Na estante de meus pais, descobri a “História da Civilização”, de Will Durant, uma série em quinze volumes que se revelou uma obra monumental. Enquanto me recostava sob uma laranjeira no pomar, embarquei em viagens pelo antigo Egito, Grécia e Roma, maravilhando-me com suas contribuições perenes para a civilização. Hoje reconheço que meu estilo foi influenciado pela maneira envolvente de escrita de Will Durant.
Minha jornada literária prosseguiu com autores como Kafka, Sartre e clássicos como Balzac, Machado, Eça e Zola. Finalmente, cheguei a um dos meus favoritos, Dostoiévski, cujos romances são verdadeiros ensaios de psicologia humana. Além disso, a História do Brasil, as décadas subsequentes à república velha e eventos marcantes como o suicídio de Vargas, o governo Jango e o golpe de 1964 capturaram minha atenção.

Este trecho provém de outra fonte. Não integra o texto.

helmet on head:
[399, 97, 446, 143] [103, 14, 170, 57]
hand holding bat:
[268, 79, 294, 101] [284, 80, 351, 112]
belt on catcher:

Um dilema comum enfrentado por amantes de livros é o espaço para acomodá-los. Meu modesto apartamento tornou-se um refúgio para incontáveis volumes e, embora eu evite comprá-los, confesso que é uma missão quase impossível resistir. Meus filhos frequentemente sugerem doações, a fim de compartilhar o prazer da leitura com outros. No entanto, eles não compreendem o meu amor visceral pelos livros, a conexão profunda que mantenho com eles. Cada livro nas prateleiras ecoa a contextualização de momentos da minha vida em que foram lidos, carregando as emoções que experienciei. Não conseguem perceber que, de muitas maneiras, sou um Dom Quixote enfrentando moinhos de vento na busca contínua pela sabedoria contida entre as páginas.